Businesses unlikely to be burnt again: MP
Friday, 15th November, 2013
By Andrew Robertson
Local MP John Williams is as confident as he can be that a new teacher housing project in Menindee will not end up as another Eco Village.
The State government yesterday announced Brisbane company Auzam Constructions had won the $430,000 contract to build a four bedroom house next to Menindee Public School.
It said local subcontractors and suppliers would be working on the project which will cater to a growing number of teachers with families settling in the town.
Earlier this year another Brisbane-based company went into administration while it was building a six unit teacher housing estate dubbed the Eco Village in Sulphide Street.
Broken Hill subcontractors and suppliers are still owed thousands of dollars from the collapse of Cavalier Brisbane, which was subcontracted by Albury based Zauner Construction for the job.
But Member for Murray Darling John Williams said yesterday that since then new legislation had been brought in to better protect subcontractors when the primary builder went belly up.
In fact, Mr Williams was among the MPs who made the current Finance Minister, Andrew Constance, and his predecessor aware of the increasing problem of insolvency in the building industry.
He said he had been approached by a number of sub-contractors who had been left out of pocket from jobs where the builder had gone bankrupt.

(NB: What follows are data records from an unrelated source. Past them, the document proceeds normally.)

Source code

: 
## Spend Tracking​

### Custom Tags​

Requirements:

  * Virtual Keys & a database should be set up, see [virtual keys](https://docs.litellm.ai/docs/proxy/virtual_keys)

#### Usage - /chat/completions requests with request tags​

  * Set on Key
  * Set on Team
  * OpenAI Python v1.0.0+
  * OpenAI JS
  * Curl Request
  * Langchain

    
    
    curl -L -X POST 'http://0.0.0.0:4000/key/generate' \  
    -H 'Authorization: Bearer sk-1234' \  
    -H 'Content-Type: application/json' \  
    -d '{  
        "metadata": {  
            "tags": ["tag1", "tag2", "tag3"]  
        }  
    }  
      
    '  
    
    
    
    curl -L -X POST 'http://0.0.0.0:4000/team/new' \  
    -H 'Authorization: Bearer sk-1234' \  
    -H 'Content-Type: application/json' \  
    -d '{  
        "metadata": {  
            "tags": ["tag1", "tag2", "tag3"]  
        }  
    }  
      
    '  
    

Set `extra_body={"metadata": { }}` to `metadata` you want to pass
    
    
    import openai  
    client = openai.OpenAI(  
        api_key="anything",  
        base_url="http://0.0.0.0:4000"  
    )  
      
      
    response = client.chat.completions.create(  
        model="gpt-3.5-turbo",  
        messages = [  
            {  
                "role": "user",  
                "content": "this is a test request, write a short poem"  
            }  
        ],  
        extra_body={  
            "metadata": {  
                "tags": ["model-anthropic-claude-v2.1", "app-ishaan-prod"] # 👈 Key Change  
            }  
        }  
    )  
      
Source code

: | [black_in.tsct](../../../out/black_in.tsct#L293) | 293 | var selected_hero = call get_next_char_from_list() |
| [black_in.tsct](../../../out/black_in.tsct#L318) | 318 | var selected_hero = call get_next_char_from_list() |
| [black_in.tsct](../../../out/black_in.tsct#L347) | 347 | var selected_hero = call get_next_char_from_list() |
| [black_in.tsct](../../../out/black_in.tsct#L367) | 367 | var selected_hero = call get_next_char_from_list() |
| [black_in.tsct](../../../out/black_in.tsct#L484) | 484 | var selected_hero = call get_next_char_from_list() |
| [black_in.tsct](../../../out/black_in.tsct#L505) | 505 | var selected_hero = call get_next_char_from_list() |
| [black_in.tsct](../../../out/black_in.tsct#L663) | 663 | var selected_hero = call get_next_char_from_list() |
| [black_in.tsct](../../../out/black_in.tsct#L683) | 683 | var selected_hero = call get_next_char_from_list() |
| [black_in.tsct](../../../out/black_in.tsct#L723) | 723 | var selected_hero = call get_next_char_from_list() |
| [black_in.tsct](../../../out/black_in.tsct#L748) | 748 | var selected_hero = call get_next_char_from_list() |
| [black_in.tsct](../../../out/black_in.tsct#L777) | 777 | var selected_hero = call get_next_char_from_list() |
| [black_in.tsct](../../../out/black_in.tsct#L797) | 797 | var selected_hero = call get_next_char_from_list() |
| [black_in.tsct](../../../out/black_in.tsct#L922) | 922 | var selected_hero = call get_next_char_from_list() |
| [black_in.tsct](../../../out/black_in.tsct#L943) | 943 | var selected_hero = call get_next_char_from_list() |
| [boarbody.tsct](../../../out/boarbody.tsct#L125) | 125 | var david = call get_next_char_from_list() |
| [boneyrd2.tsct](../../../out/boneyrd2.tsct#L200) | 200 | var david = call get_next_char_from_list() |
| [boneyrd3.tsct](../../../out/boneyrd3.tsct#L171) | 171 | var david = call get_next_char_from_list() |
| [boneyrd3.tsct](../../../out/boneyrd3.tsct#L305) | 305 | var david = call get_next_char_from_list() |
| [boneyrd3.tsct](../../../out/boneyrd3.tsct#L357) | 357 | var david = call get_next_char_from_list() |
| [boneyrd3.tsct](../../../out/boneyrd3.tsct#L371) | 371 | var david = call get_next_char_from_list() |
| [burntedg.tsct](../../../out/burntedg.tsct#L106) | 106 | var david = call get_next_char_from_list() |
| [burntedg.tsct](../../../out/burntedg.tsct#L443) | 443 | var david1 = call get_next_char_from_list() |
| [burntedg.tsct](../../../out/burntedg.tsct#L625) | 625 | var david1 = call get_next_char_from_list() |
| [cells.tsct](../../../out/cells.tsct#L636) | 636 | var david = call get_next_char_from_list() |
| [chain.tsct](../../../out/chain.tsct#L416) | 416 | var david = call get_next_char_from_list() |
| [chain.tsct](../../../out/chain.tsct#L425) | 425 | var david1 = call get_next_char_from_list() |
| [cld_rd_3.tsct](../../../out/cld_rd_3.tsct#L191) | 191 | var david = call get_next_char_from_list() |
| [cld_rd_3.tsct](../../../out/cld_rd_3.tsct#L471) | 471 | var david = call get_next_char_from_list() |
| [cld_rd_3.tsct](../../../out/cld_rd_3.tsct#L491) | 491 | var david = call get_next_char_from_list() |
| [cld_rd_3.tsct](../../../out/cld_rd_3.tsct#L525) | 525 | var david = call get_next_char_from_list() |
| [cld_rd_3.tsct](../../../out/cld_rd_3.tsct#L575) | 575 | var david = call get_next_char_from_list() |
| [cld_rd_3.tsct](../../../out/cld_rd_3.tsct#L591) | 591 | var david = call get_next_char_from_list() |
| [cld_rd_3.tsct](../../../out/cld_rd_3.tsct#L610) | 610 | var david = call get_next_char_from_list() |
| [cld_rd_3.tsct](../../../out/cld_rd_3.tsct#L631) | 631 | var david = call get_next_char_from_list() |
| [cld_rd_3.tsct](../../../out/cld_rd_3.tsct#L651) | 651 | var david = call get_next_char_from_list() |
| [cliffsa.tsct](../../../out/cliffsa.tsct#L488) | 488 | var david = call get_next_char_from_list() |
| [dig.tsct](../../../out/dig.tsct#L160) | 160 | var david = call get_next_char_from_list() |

The new legislation, he said, placed tougher requirements on builders to ensure they paid their subcontractors.
However there would never be a “solid gold guarantee” a builder would not go broke.
“But we’re putting a lot more things in place to ensure that not the case.”
Mr Williams said the four bedroom house would provide a much needed boost to Menindee’s existing teacher housing stock.
There are currently five teachers employed at the school who have families, but only two houses owned by the Teacher Housing Authority, including the principal’s residence.
“Research shows that housing availability is a critical factor in getting teachers to fill positions in rural and remote communities, especially those on shortterm postings,” Mr Williams said.
He said while teachers were able to receive a subsidy if they rented a private house, it was “probably better they are being provided with (housing) that is modern”.
The cost of renting was another reason why teachers would be welcoming the government’s building program.
“That’s been a complaint we’ve had particularly with first time teachers. One of the problems, if they are not sharing with someone else, is the cost of rent is quite prohibitive.
“There’s been some significant money spent on teacher housing (in recognition of that).”
Minister for Finance and Services Andrew Constance said around $10 million would be spent building and upgrading houses to accommodate teachers in the bush this financial year.